Could you rewrite every row below with "number then unit" replaced by "value then unit" and nothing else changed? Leave the pictures out of your version.

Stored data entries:
* * * * * * * * *

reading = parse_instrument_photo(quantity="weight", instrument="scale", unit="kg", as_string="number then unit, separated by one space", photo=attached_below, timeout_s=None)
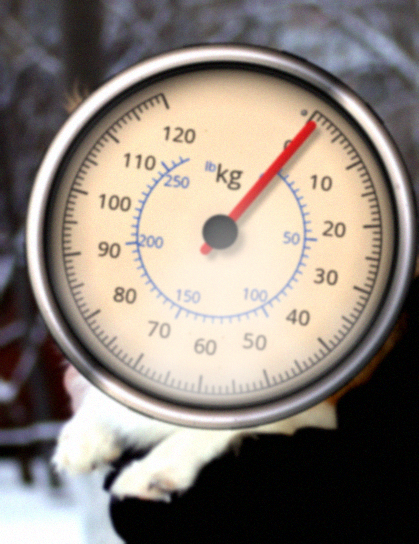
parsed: 1 kg
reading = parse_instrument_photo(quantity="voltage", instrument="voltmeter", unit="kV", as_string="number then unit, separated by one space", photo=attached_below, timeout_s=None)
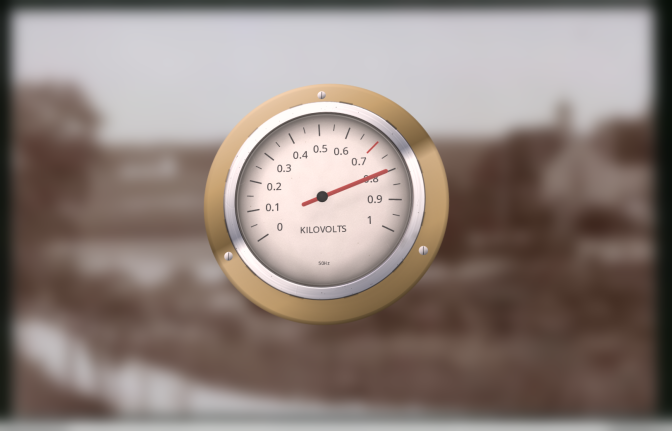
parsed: 0.8 kV
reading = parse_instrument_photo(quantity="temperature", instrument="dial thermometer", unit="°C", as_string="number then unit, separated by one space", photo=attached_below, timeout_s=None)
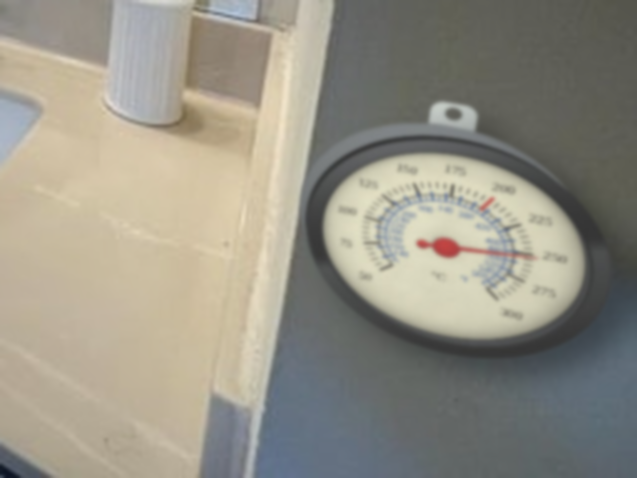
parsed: 250 °C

* * * * * * * * *

→ Solution to this exercise:
reading = parse_instrument_photo(quantity="weight", instrument="scale", unit="kg", as_string="value then unit, separated by one space", photo=attached_below, timeout_s=None)
parsed: 1 kg
reading = parse_instrument_photo(quantity="voltage", instrument="voltmeter", unit="kV", as_string="value then unit, separated by one space", photo=attached_below, timeout_s=None)
parsed: 0.8 kV
reading = parse_instrument_photo(quantity="temperature", instrument="dial thermometer", unit="°C", as_string="value then unit, separated by one space", photo=attached_below, timeout_s=None)
parsed: 250 °C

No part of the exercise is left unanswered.